Your instructions:
Every entry must be repeated exactly. Exclude all pictures.

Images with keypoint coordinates
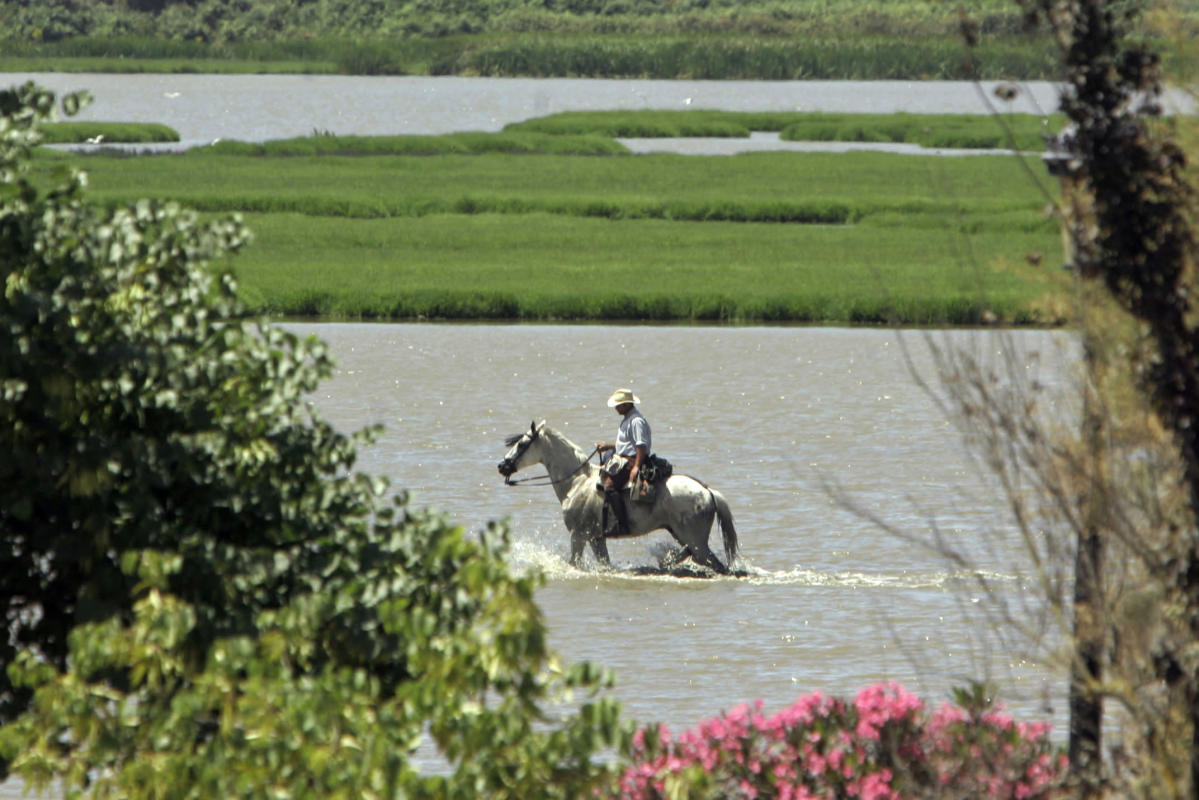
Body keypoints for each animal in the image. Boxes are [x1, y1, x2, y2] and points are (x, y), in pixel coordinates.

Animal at [498, 422, 738, 573]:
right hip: (682, 535)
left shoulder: (578, 535)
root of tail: (707, 491)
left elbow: (574, 563)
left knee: (714, 564)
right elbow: (605, 563)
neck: (577, 482)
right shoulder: (596, 538)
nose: (502, 465)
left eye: (522, 444)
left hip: (696, 541)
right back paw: (666, 561)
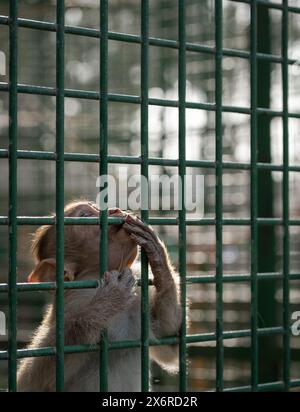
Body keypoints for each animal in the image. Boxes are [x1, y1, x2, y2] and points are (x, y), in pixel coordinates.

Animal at [18, 201, 183, 392]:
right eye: (85, 215)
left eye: (96, 207)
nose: (113, 210)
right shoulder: (74, 302)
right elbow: (30, 381)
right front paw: (108, 301)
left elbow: (168, 342)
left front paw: (158, 257)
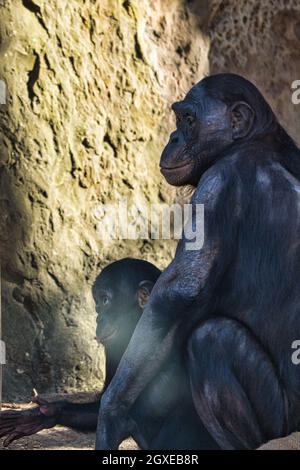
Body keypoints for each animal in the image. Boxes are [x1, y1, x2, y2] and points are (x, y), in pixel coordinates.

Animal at [95, 71, 300, 450]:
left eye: (188, 120)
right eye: (179, 120)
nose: (173, 136)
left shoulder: (217, 183)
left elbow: (178, 294)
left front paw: (110, 412)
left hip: (284, 420)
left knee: (212, 337)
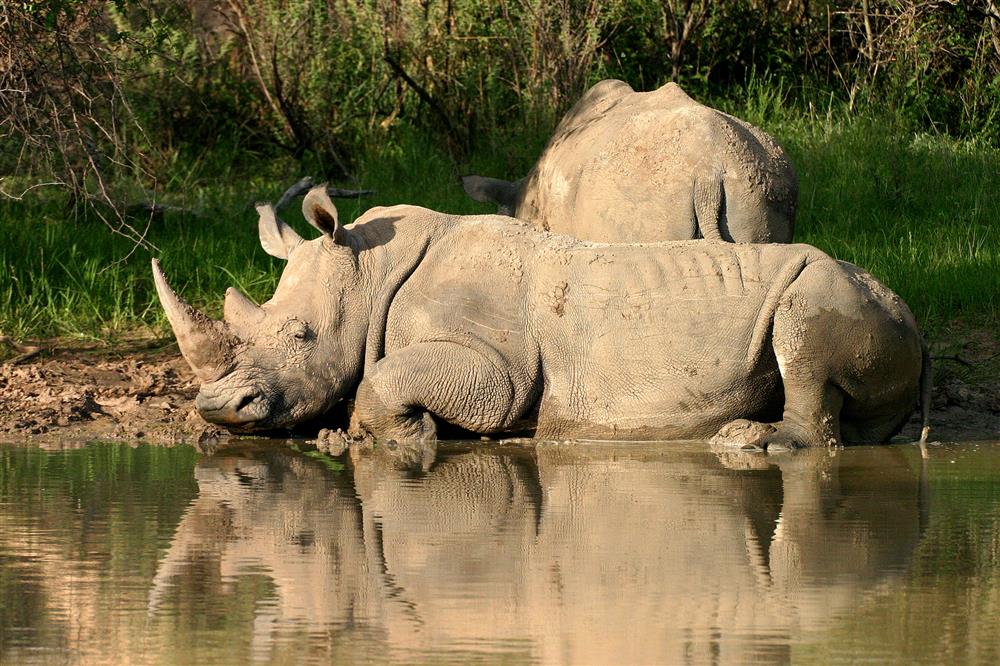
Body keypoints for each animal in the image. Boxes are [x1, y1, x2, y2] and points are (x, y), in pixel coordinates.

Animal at [154, 187, 928, 446]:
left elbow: (393, 380)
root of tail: (910, 309)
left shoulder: (493, 367)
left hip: (829, 288)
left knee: (805, 339)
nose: (218, 408)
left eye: (303, 335)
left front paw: (403, 438)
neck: (370, 272)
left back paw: (747, 444)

Your response:
Body keypoints for each animal in the image. Boxes are [x1, y1, x2, y2] and points are (x, y), in pixel coordinates.

Animal at [498, 422, 738, 573]:
right hip: (682, 535)
left shoulder: (578, 535)
root of tail: (707, 491)
left elbow: (574, 563)
left knee: (714, 564)
right elbow: (605, 563)
neck: (577, 482)
right shoulder: (596, 538)
nose: (502, 465)
left eye: (522, 444)
left hip: (696, 541)
right back paw: (666, 561)
Body keypoints for each animal in the image. Boxes are [x1, y1, x2, y2] and points are (x, y), in pixel coordinates.

Animal at [18, 201, 183, 392]:
right eye: (85, 215)
left eye: (96, 207)
nose: (113, 210)
right shoulder: (74, 302)
right elbow: (30, 381)
right front paw: (108, 301)
left elbow: (168, 342)
left front paw: (158, 257)
Body keypoints for each animal in the image. Boxes are [x1, y1, x2, y2] and points are (x, y), in pixel coordinates.

Animal at [95, 71, 300, 450]:
left eye: (188, 120)
right eye: (179, 120)
nose: (173, 136)
left shoulder: (217, 183)
left elbow: (178, 294)
left front paw: (110, 412)
left hip: (284, 420)
left knee: (212, 337)
Body keypoints for each animal in the image. Boxes are [x1, y1, x2, y2] and points are (x, y), in pixel coordinates.

Animal at [154, 187, 928, 446]:
left elbow: (393, 380)
root of tail: (910, 309)
left shoulder: (493, 367)
left hip: (829, 288)
left knee: (805, 339)
nose: (218, 408)
left eye: (303, 335)
left front paw: (403, 438)
neck: (370, 272)
left back paw: (747, 444)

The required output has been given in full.